From motion picture marketing and litigation funding to managed futures and private equity, the second annual Innovative Alternative Strategies conference sponsored by Financial Advisor and Private Wealth magazines covered the gamut from really alternative investment vehicles to more accessible alternative strategies.

More than 600 people attended the two-day conference, held in the grand ballrooms of the historic Palmer House Hotel in Chicago's Loop in late June. Over the course of 20 breakout sessions, panelists examined the ins and outs of various alternative investments and how to use them in client portfolios.

To kick off things, Rydex|SGI managing director Marc Zeitoun noted that Rydex surveys found 70% of advisors claim that alternative investments are a staple of their asset allocation process. He then laid out the basic reason why alternatives are appealing to growing numbers of financial advisors. "Alternatives' risk-mitigating strategies tend to lower the downside volatility in a client's portfolio. If they lower that downside volatility, the argument is the client wouldn't have a bad client experience and won't feel the need to change advisors."

In the past, Zeitoun noted, many people thought diversification was defined by the number of funds in a portfolio. "But post-2008, diversification has really evolved to the science of correlating asset classes, so now diversification is defined not by the number of different funds in a portfolio, but how do they interact," he said. "That's why we call it a judicious assembly of low-correlating assets because that's the science of portfolio management--reducing the risk for any market environment."

One of the fastest-growing alternative investment classes in recent years has been managed futures. As of December 2010, $266.8 billion was invested in the space, a more than tenfold jump since 1994. But many investors-and their advisors-are on a learning curve when it comes to deploying them in portfolios.

Managed futures are programs run by commodity trading advisors (CTAs) who are registered with the Commodity Futures Trading Commission.

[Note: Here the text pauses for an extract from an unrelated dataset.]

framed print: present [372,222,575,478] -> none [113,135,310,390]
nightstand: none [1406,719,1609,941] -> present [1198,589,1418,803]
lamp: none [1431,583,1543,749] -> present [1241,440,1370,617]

They manage client assets in proprietary programs that trade an array of futures contracts in hard and soft commodities, equity indexes, currencies and other assets.

Managed futures shined during the 2008 meltdown, as the industry's various indexes gained around 18% to 20% while the S&P 500 slumped 37%. The beauty of this asset class, proponents say, is that it invests in areas that have low correlation to traditional assets, such as stocks and bonds, to provide diversification to help mitigate investment risk.

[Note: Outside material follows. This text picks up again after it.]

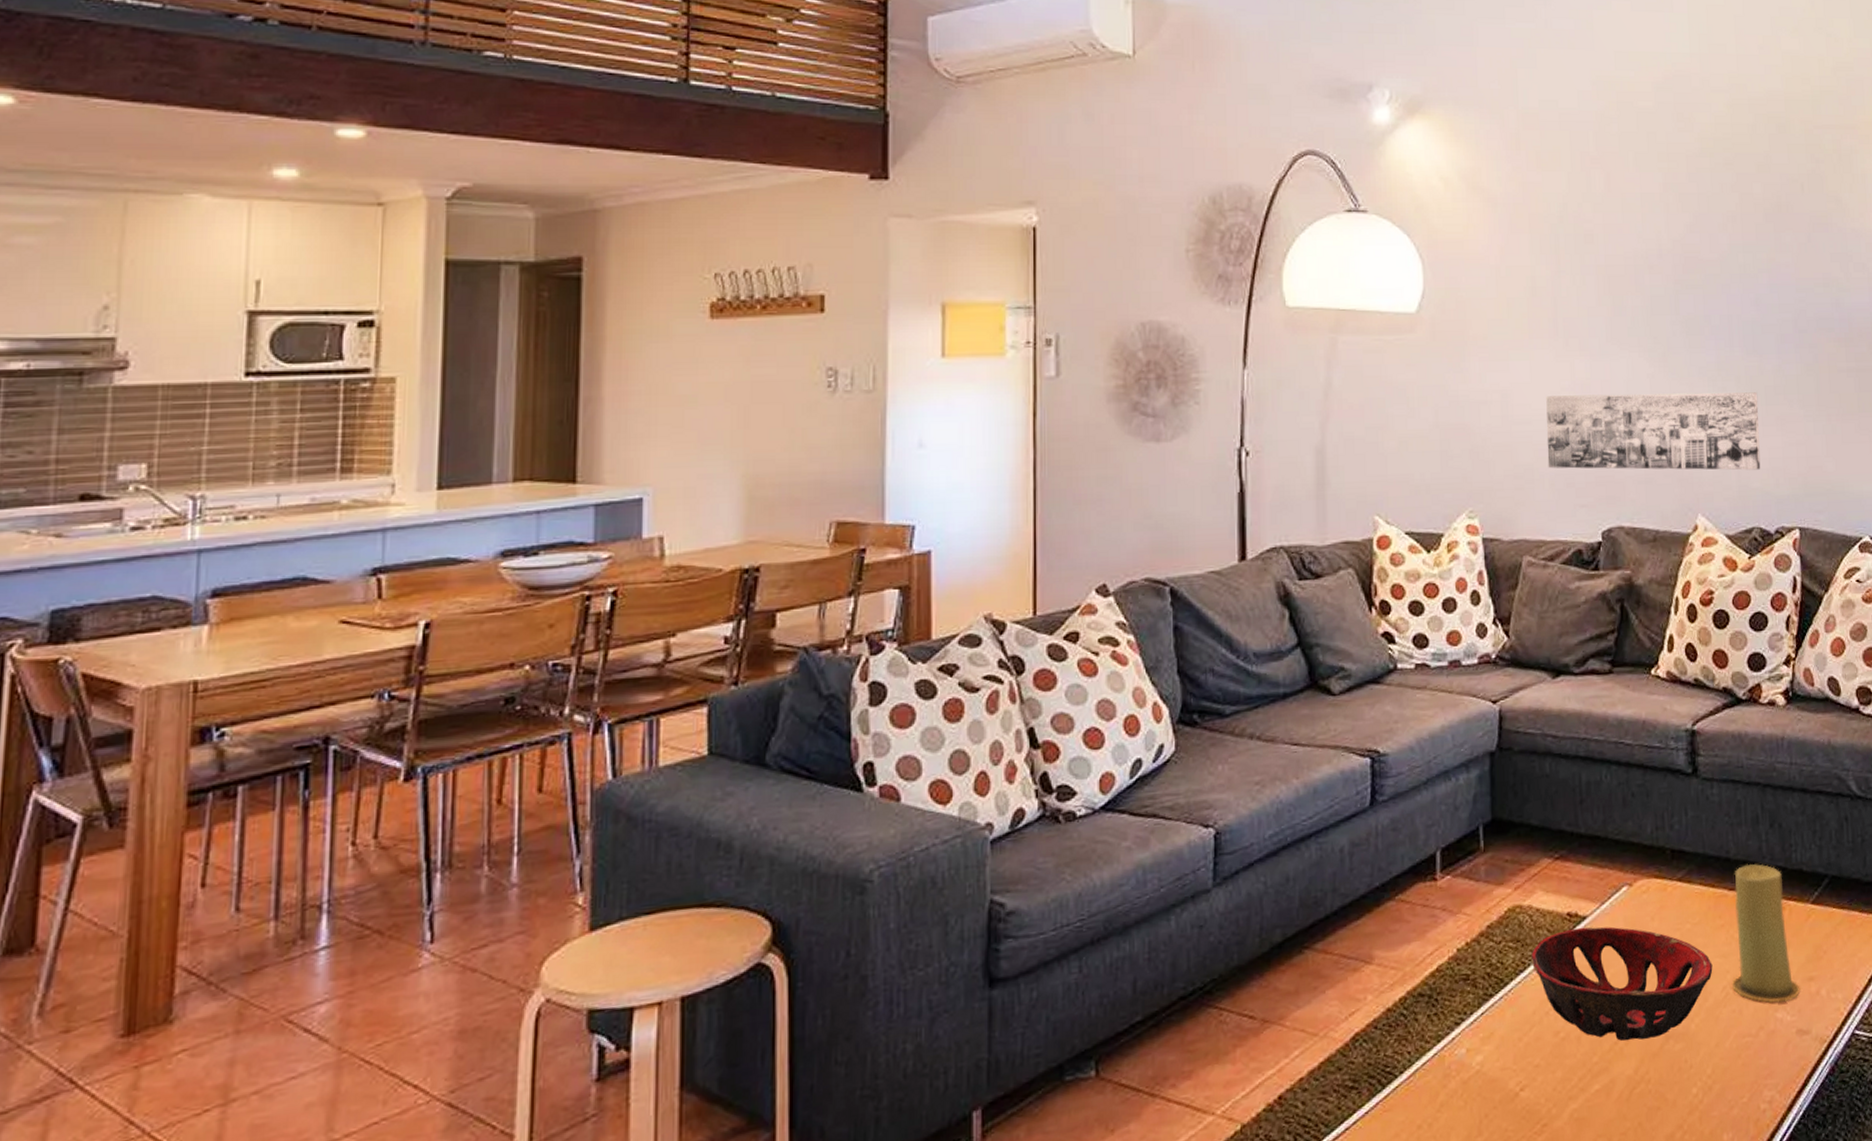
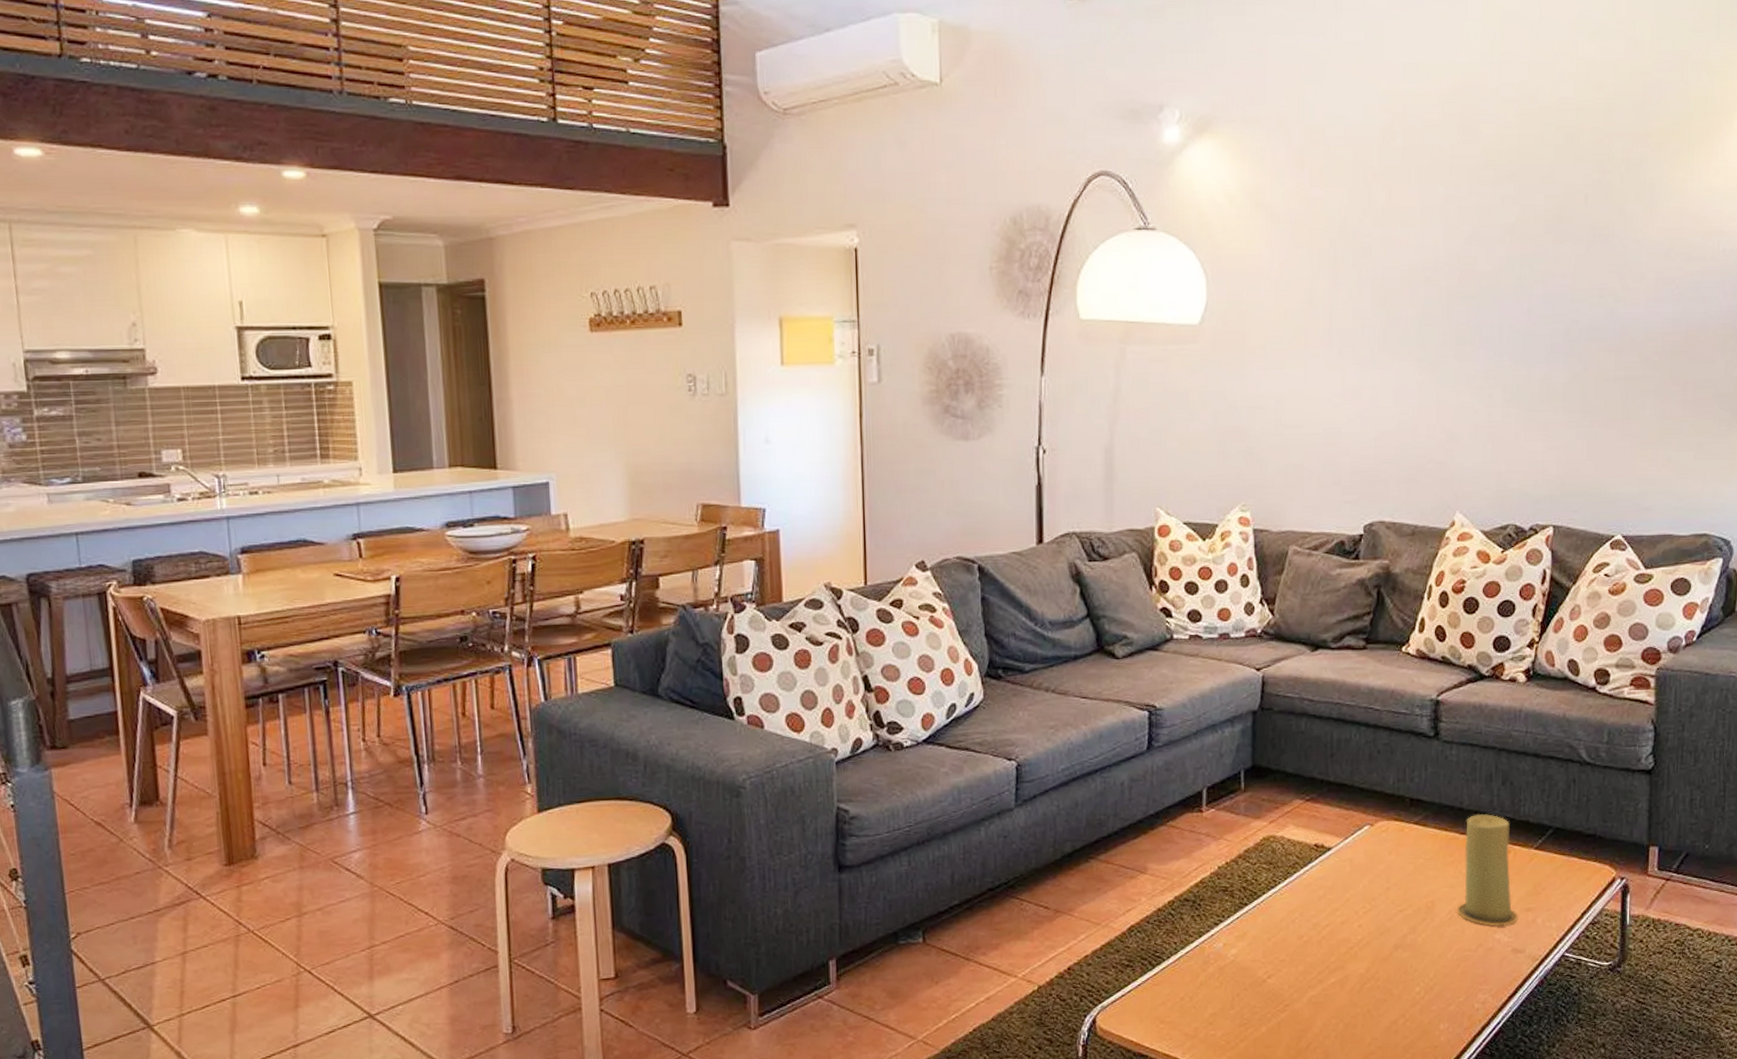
decorative bowl: present [1530,926,1713,1041] -> none [1281,856,1441,947]
wall art: present [1546,392,1761,471] -> none [1316,399,1523,472]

"The amount of diversification within the managed futures space is huge," said Brian Bell, research director at alternative asset manager Equinox Fund Management LLC. "We recently looked at the correlation of all of the managers in our products and found that 80% of them have daily correlations to each other of less than 0.4%."

Bell said that since 1980 there have been 33 months when the S&P was down 5% or more, and during 79% of those months managed futures had positive performance.

Of course, managed futures aren't a panacea, and their lack of correlation to stocks and bonds can work both ways. "One of the struggles of managed futures is keeping people in the strategy when we're not performing at the peak when other assets might be," said Brad Weltler, regional director at Steben & Co. "2008 was obviously a great sales year for all of us in the space, but we lost money in 2009 when other assets went up. But that's the reason why you have strategies that react differently over different times. Advisors try to get clients from Point A to Point B with the least amount of risk, and you do that by allocating to different strategies. Managed futures can be a piece of that overall puzzle."

Regarding the allocation of managed futures, Weltler suggested they should comprise 15% of the equity portion of a portfolio. So in a 60-40 allocation, 15% of the 60% portion allocated to stocks-or 9% of the total portfolio-would provide the optimal risk reduction of the portfolio's equity component, he said.